Jackie just wanted to work with books. She would wave her arms circling the bookshelves in her Fifth Avenue home and say, “These are my friends.” At Viking and then Doubleday, she did her own Xeroxing. She also placed her own telephone calls. This made matters more complicated rather than simpler. The first call she would place, the recipient would inevitably hang up on her: “Some joke.” She would then call back persistently until she convinced the person that in fact it was Jackie.
When Maurice Templesman was out of town, she would call a friend and suggest going to a movie. They would eat Kit Kat bars for dinner. She loved a laugh and down to earth people. Jackie found a corner for her life in the last years in which she was really happy. Maybe this is what American princesses look like.

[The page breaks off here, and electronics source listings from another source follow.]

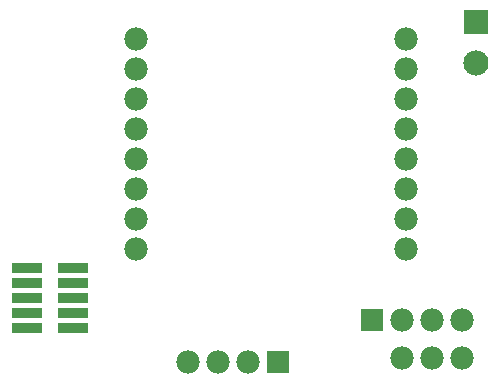
<source format=gbr>
G04 EAGLE Gerber X2 export*
%TF.Part,Single*%
%TF.FileFunction,Soldermask,Top,1*%
%TF.FilePolarity,Negative*%
%TF.GenerationSoftware,Autodesk,EAGLE,8.6.0*%
%TF.CreationDate,2018-11-20T04:50:41Z*%
G75*
%MOMM*%
%FSLAX34Y34*%
%LPD*%
%AMOC8*
5,1,8,0,0,1.08239X$1,22.5*%
G01*
%ADD10R,1.981200X1.981200*%
%ADD11C,1.981200*%
%ADD12R,2.501600X0.851600*%
%ADD13R,2.133600X2.133600*%
%ADD14C,2.133600*%


D10*
X324358Y52832D03*
D11*
X349758Y52832D03*
X375158Y52832D03*
X400558Y52832D03*
D10*
X244856Y17018D03*
D11*
X219456Y17018D03*
X194056Y17018D03*
X168656Y17018D03*
X124714Y113030D03*
X124714Y138430D03*
X124714Y163830D03*
X124714Y189230D03*
X124714Y214630D03*
X124714Y240030D03*
X124714Y265430D03*
X124714Y290830D03*
X353314Y290830D03*
X353314Y265430D03*
X353314Y240030D03*
X353314Y214630D03*
X353314Y189230D03*
X353314Y163830D03*
X353314Y138430D03*
X353314Y113030D03*
D12*
X71062Y46228D03*
X32062Y46228D03*
X71062Y58928D03*
X32062Y58928D03*
X71062Y71628D03*
X32062Y71628D03*
X71062Y84328D03*
X32062Y84328D03*
X71062Y97028D03*
X32062Y97028D03*
D11*
X400558Y20574D03*
X375158Y20574D03*
X349758Y20574D03*
D13*
X412242Y305054D03*
D14*
X412242Y270054D03*
M02*

</source>
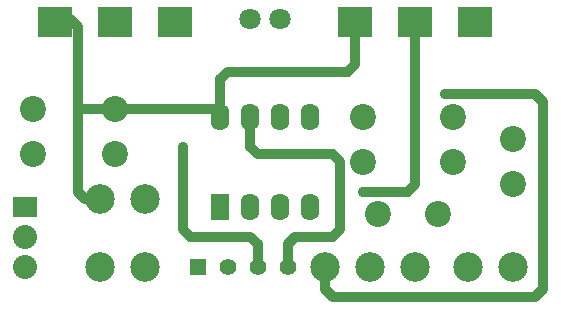
<source format=gtl>
G04 (created by PCBNEW (2013-07-07 BZR 4022)-stable) date 24/05/2018 08:43:11*
%MOIN*%
G04 Gerber Fmt 3.4, Leading zero omitted, Abs format*
%FSLAX34Y34*%
G01*
G70*
G90*
G04 APERTURE LIST*
%ADD10C,0.00590551*%
%ADD11C,0.0866142*%
%ADD12R,0.11811X0.0984252*%
%ADD13R,0.062X0.09*%
%ADD14O,0.062X0.09*%
%ADD15C,0.0984252*%
%ADD16R,0.08X0.07*%
%ADD17C,0.08*%
%ADD18R,0.055X0.055*%
%ADD19C,0.055*%
%ADD20C,0.0708661*%
%ADD21C,0.035*%
%ADD22C,0.032*%
G04 APERTURE END LIST*
G54D10*
G54D11*
X76750Y-58500D03*
X76750Y-60000D03*
G54D12*
X74750Y-55598D03*
X76750Y-55598D03*
X78750Y-55598D03*
X84750Y-55598D03*
X86750Y-55598D03*
X88750Y-55598D03*
G54D11*
X74000Y-58500D03*
X74000Y-60000D03*
X85000Y-58750D03*
X88000Y-58750D03*
G54D13*
X80250Y-61750D03*
G54D14*
X81250Y-61750D03*
X82250Y-61750D03*
X83250Y-61750D03*
X83250Y-58750D03*
X82250Y-58750D03*
X81250Y-58750D03*
X80250Y-58750D03*
G54D15*
X76250Y-63750D03*
X77750Y-63750D03*
X90000Y-63750D03*
X86750Y-63750D03*
X88500Y-63750D03*
X77750Y-61500D03*
X76250Y-61500D03*
X85250Y-63750D03*
X83750Y-63750D03*
G54D16*
X73750Y-61750D03*
G54D17*
X73750Y-63750D03*
X73750Y-62750D03*
G54D11*
X90000Y-59500D03*
X90000Y-61000D03*
G54D18*
X79500Y-63750D03*
G54D19*
X80500Y-63750D03*
X81500Y-63750D03*
X82500Y-63750D03*
G54D11*
X85000Y-60250D03*
X88000Y-60250D03*
X87500Y-62000D03*
X85500Y-62000D03*
G54D20*
X81250Y-55500D03*
X82250Y-55500D03*
G54D21*
X79000Y-59750D03*
X87750Y-58000D03*
X85000Y-61250D03*
G54D22*
X75500Y-61250D02*
X75750Y-61500D01*
X76250Y-61500D02*
X75750Y-61500D01*
X75500Y-61250D02*
X75500Y-58500D01*
X74750Y-55500D02*
X75250Y-55500D01*
X75500Y-55750D02*
X75500Y-58500D01*
X75250Y-55500D02*
X75500Y-55750D01*
X80250Y-58750D02*
X80250Y-57500D01*
X84750Y-57000D02*
X84750Y-55500D01*
X84500Y-57250D02*
X84750Y-57000D01*
X80500Y-57250D02*
X84500Y-57250D01*
X80250Y-57500D02*
X80500Y-57250D01*
X76750Y-58500D02*
X80000Y-58500D01*
X80000Y-58500D02*
X80250Y-58750D01*
X75500Y-58500D02*
X76750Y-58500D01*
X79250Y-62750D02*
X81250Y-62750D01*
X81500Y-63000D02*
X81500Y-63750D01*
X81250Y-62750D02*
X81500Y-63000D01*
X79000Y-62500D02*
X79250Y-62750D01*
X79000Y-62500D02*
X79000Y-59750D01*
X82500Y-63750D02*
X82500Y-63000D01*
X82750Y-62750D02*
X84000Y-62750D01*
X82500Y-63000D02*
X82750Y-62750D01*
X81250Y-59750D02*
X81500Y-60000D01*
X84000Y-60000D02*
X84250Y-60250D01*
X84000Y-60000D02*
X81500Y-60000D01*
X84250Y-62500D02*
X84250Y-60250D01*
X84000Y-62750D02*
X84250Y-62500D01*
X81250Y-59750D02*
X81250Y-58750D01*
X83750Y-63750D02*
X83750Y-64500D01*
X90750Y-58000D02*
X87750Y-58000D01*
X91000Y-58250D02*
X90750Y-58000D01*
X91000Y-64500D02*
X91000Y-58250D01*
X90750Y-64750D02*
X91000Y-64500D01*
X84000Y-64750D02*
X90750Y-64750D01*
X83750Y-64500D02*
X84000Y-64750D01*
X86750Y-55500D02*
X86750Y-61000D01*
X86750Y-61000D02*
X86500Y-61250D01*
X86500Y-61250D02*
X85000Y-61250D01*
M02*

</source>
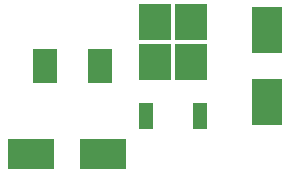
<source format=gbr>
G04 #@! TF.GenerationSoftware,KiCad,Pcbnew,(5.1.5)-3*
G04 #@! TF.CreationDate,2020-04-05T21:04:07+03:00*
G04 #@! TF.ProjectId,5V_DV,35565f44-562e-46b6-9963-61645f706362,V2.0*
G04 #@! TF.SameCoordinates,Original*
G04 #@! TF.FileFunction,Paste,Top*
G04 #@! TF.FilePolarity,Positive*
%FSLAX46Y46*%
G04 Gerber Fmt 4.6, Leading zero omitted, Abs format (unit mm)*
G04 Created by KiCad (PCBNEW (5.1.5)-3) date 2020-04-05 21:04:07*
%MOMM*%
%LPD*%
G04 APERTURE LIST*
%ADD10R,4.000000X2.500000*%
%ADD11R,1.200000X2.200000*%
%ADD12R,2.750000X3.050000*%
%ADD13R,2.000000X3.000000*%
%ADD14R,2.500000X4.000000*%
G04 APERTURE END LIST*
D10*
X145550000Y-93000000D03*
X139450000Y-93000000D03*
D11*
X149220000Y-89800000D03*
X153780000Y-89800000D03*
D12*
X153025000Y-81825000D03*
X149975000Y-85175000D03*
X149975000Y-81825000D03*
X153025000Y-85175000D03*
D13*
X145325000Y-85500000D03*
X140675000Y-85500000D03*
D14*
X159500000Y-88550000D03*
X159500000Y-82450000D03*
M02*

</source>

This production is wonderful. Director Tea Alagic keeps us fixed and fascinated. The play provokes in just the way Women’s Project Theater should. Yet the deep icons Jelinek chooses for our princess don’t sit well. And it is ironic that the words Jelinek cares so much about are just what Jackie cared about more than anything. You would never know this from the play.
On stage Jackie is a wonderful, provocative evening of theater.